Source records
*** Begin section ***

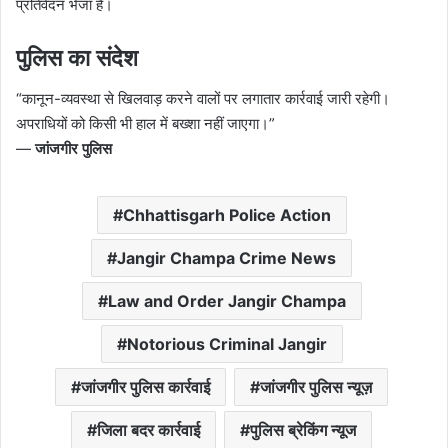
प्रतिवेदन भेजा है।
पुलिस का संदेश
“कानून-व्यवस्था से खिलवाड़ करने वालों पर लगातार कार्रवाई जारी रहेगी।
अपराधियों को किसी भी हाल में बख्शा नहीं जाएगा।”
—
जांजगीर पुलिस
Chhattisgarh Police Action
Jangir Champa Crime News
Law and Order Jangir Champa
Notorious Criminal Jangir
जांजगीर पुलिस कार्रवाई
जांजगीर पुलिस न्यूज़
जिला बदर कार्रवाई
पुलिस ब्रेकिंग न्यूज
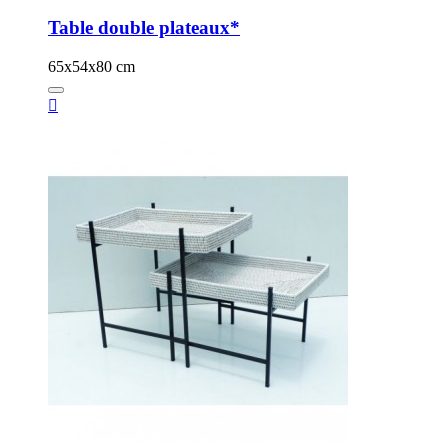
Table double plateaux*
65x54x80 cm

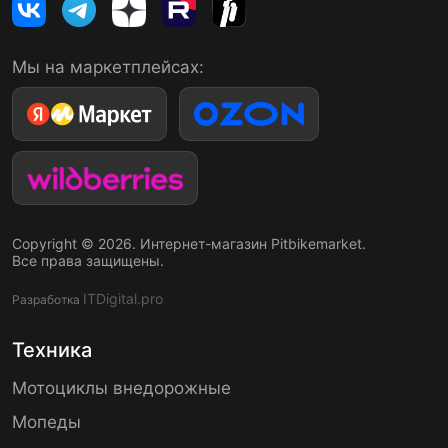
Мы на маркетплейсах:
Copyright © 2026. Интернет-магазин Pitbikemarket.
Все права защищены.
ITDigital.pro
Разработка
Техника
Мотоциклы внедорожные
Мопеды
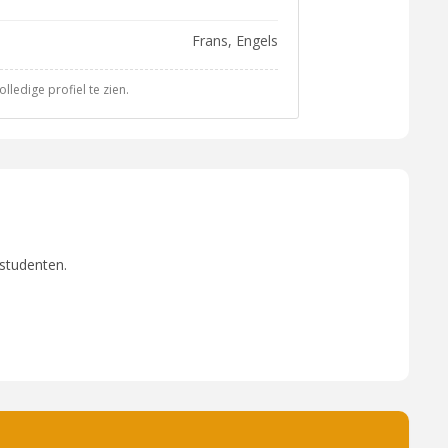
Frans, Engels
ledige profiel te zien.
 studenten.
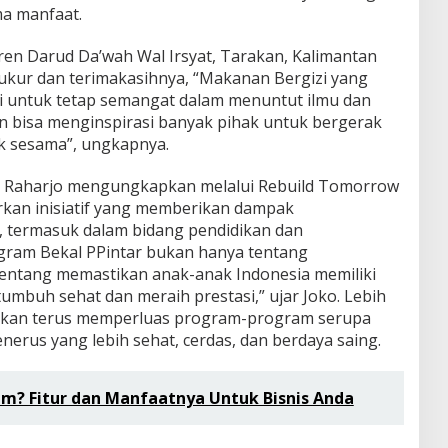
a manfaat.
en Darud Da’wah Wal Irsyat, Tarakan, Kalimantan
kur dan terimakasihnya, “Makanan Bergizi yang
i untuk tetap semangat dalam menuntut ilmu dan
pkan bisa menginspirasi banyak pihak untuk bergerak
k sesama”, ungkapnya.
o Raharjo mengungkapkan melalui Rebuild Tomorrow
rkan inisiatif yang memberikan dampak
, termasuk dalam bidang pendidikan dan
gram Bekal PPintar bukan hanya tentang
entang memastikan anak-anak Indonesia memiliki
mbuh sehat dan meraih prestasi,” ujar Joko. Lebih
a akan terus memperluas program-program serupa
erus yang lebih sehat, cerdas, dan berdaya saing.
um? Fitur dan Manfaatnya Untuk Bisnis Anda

*** End section ***

INSTRUCTIONS FOR THE TASK
Reproduce exactly, with no pictures, the lines above from the one holding "कार्रवाई जारी रहेगी।" to the one holding "pkan bisa menginspirasi", inclusive.

ANSWER BELOW
“कानून-व्यवस्था से खिलवाड़ करने वालों पर लगातार कार्रवाई जारी रहेगी।
अपराधियों को किसी भी हाल में बख्शा नहीं जाएगा।”
—
जांजगीर पुलिस
Chhattisgarh Police Action
Jangir Champa Crime News
Law and Order Jangir Champa
Notorious Criminal Jangir
जांजगीर पुलिस कार्रवाई
जांजगीर पुलिस न्यूज़
जिला बदर कार्रवाई
पुलिस ब्रेकिंग न्यूज
Table double plateaux*
65x54x80 cm

Мы на маркетплейсах:
Copyright © 2026. Интернет-магазин Pitbikemarket.
Все права защищены.
ITDigital.pro
Разработка
Техника
Мотоциклы внедорожные
Мопеды
Frans, Engels
ledige profiel te zien.
 studenten.
a manfaat.
en Darud Da’wah Wal Irsyat, Tarakan, Kalimantan
kur dan terimakasihnya, “Makanan Bergizi yang
i untuk tetap semangat dalam menuntut ilmu dan
pkan bisa menginspirasi banyak pihak untuk bergerak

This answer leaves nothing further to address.